Theda escreve com Faheem Ali, que também dá uma perninha no filme como o estafeta Ronald – uma personagem que permite introduzir um elemento exterior à intencionalmente sufocante dinâmica da casa.
Ver esta publicação no Instagram
Localizações mínimas, máximo aproveitamento
Dois apartamentos, poucas cenas de exteriores, é basicamente isto que temos em “Stress Positions”, mas eis que a realizadora faz das tripas coração e consegue fazer a noção de espaço no filme parecer bastante ampla. A “culpa” é do seu trabalho de edição notável, que conecta cenas com criatividade sobeja – entre sequências de sonho que revelam as motivações das personagens a transições que exploram ao máximo o potencial cómico.
Muitas vezes o típico primeiro filme indie norte-americano fica-se por uma estrutura formal muito elementar, mas não esta Menção Especial no Queer Lisboa 28. Aqui, quem protagoniza vê a sua individualidade expressa através de um trabalho de montagem frenético, audaz e capaz de criar significado como a melhor tradição de cinema assim o exige.
O 28.º Queer Lisboa já fechou as exibições no Cinema São Jorge e Cinemateca e volta em 2025 entre os dias 19 e 27 de setembro. Por agora, temos a 10.ª edição do Queer Porto, entre os dias 8 e 12 de outubro com sessões na Batalha, Casa Comum e Passos Manuel.
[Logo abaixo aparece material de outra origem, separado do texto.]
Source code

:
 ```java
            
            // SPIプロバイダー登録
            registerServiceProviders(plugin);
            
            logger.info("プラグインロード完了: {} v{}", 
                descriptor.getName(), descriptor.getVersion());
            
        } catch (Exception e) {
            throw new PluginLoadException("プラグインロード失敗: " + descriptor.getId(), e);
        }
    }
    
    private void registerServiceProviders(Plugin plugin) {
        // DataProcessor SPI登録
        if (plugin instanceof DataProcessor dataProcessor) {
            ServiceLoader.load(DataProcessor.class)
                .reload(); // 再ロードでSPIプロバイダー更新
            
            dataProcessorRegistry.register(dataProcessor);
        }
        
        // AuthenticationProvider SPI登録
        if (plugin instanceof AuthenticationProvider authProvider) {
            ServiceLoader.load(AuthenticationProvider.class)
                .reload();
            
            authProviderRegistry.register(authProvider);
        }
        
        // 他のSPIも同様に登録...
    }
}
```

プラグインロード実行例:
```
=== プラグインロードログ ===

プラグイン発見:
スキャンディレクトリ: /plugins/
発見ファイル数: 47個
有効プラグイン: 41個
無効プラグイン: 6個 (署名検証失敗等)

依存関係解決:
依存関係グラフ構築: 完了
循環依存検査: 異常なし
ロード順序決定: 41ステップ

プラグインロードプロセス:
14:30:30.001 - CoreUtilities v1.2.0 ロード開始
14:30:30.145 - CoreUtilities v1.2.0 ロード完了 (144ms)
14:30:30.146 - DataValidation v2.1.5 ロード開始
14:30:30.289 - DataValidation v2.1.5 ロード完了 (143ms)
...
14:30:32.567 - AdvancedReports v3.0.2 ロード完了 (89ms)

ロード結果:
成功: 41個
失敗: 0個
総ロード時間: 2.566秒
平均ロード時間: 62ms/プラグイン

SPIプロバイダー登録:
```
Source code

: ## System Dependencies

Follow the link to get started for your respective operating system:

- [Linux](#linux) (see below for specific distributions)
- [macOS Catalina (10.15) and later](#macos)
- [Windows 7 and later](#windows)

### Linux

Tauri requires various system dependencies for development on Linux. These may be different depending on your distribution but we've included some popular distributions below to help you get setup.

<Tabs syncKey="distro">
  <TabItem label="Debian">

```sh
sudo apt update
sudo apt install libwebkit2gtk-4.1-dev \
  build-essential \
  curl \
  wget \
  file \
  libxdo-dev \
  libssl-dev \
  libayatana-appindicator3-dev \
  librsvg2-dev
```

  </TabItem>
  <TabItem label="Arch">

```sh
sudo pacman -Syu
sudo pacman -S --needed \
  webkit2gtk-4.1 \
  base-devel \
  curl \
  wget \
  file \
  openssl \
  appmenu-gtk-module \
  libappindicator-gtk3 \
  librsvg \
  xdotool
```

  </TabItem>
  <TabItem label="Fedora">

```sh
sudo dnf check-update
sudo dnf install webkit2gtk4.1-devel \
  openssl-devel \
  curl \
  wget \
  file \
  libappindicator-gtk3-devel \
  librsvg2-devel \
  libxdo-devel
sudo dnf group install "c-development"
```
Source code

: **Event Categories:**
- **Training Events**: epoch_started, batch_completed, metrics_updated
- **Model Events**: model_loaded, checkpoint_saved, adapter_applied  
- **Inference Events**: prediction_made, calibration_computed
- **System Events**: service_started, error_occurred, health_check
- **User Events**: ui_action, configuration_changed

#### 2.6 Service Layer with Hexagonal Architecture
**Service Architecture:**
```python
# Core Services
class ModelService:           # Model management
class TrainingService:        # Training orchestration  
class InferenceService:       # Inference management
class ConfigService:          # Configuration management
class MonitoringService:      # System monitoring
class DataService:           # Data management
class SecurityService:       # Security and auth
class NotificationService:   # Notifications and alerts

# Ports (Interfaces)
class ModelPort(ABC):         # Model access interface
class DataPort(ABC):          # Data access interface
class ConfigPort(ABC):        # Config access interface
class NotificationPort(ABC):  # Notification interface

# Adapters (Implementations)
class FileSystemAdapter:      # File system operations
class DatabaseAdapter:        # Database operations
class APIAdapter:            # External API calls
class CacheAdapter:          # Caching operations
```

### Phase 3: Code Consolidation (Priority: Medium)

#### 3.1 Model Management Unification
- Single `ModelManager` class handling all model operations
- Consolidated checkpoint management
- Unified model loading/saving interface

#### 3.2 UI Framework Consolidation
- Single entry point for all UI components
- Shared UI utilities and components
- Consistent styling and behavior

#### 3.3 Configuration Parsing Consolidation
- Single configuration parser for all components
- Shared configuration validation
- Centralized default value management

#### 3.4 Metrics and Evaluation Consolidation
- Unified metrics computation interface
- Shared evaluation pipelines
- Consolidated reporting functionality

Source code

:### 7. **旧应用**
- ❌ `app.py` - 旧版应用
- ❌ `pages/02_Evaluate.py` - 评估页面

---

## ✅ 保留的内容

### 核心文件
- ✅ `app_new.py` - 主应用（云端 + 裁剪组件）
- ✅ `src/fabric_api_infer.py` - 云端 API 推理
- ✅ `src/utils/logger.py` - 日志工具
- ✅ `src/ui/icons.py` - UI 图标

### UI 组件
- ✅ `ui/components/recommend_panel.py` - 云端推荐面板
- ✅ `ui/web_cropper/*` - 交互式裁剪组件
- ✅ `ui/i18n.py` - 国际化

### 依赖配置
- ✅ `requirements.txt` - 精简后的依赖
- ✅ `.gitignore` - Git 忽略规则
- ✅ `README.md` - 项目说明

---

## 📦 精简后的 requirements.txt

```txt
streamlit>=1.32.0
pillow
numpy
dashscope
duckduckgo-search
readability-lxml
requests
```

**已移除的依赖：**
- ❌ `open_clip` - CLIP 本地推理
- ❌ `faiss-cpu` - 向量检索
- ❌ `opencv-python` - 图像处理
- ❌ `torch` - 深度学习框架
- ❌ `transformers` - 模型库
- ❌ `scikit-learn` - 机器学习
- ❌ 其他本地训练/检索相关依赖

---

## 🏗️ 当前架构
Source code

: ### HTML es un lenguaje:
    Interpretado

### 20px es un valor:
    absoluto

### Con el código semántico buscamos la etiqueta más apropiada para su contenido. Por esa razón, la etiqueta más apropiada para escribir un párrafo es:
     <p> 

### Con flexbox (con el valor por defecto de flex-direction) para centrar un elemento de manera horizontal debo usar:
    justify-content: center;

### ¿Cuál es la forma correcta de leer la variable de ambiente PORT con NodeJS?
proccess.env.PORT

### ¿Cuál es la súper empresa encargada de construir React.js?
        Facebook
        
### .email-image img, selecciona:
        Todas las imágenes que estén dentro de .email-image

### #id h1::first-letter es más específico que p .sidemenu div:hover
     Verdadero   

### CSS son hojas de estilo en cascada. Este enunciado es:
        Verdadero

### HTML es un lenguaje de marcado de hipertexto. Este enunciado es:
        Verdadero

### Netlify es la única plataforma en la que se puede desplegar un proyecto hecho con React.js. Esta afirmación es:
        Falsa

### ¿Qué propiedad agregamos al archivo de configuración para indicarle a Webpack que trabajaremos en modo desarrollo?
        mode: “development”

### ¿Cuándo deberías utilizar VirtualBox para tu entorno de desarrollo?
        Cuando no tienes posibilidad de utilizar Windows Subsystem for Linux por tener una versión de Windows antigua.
Stress Positions, a Crítica
Movie title: Stress Positions
Movie description: Terry Goon mantém uma rigorosa quarentena no apartamento do seu ex-marido, em Brooklyn, enquanto cuida do seu sobrinho Bahlul, um modelo marroquino de 19 anos, acamado após um acidente de trotinete. Infelizmente para Terry, todas as pessoas à sua volta só querem conhecer o modelo.
Date published: 6 de October de 2024
Country: EUA
Duration: 95'
Author: Theda Hammel, Faheem Ali
Director(s): Theda Hammel
Actor(s): John Early, Qaher Harhash, Theda Hammel, Amy Zimmer, Rebecca F. Wright, Faheem Ali
Genre: Comédia, Drama, Queer
-
Maggie Silva - 85
Conclusão
“Stress Positions” é uma comédia de pandemia onde não nos arrastamos em auto-comiseração, onde a vivacidade do elenco, dos seus confrontos e diferenças fundamentais verdadeiramente vence. É um filme que expressa a experiência queer, trans e também as paranóias, medos, conhecimentos e ignorâncias de duas geração.
Pros
- Uma estreia que indicia um olhar crítico, uma inteligência no diálogo e uma mestria rara para quem ainda não tem uma filmografia longa como é o caso da cineasta Theda Hammel;
- Com muitas poucas localizações, a edição de Hammel é de louvar. Não só adiciona significação ao texto como cria momentos de humor, em particular a partir do momento em que tudo começa a sair de controlo. Que bom é ver cineastas que sabem como tomar conta do processo com determinação, de uma ponta à outra!
- Prestações muito competentes por parte de todo o elenco e a capacidade de criar caricaturas que são, ao mesmo tempo, personagens de carne e osso credíveis. Aqui está uma linha muito difícil de navegar – hipérboles que conseguem parecer verdadeiras.
Cons
- Alguns clichés acerca das neuroses da geração Millennial são particularmente acentuados, numa altura em que o discurso da internet parece atribuir toda a sabedoria a quem vem a seguir. Mas e daí, não é desta capacidade de auto-reflexão que se faz o argumento? Talvez seja apenas justo escrutinar certas falências que estão, de facto, lá.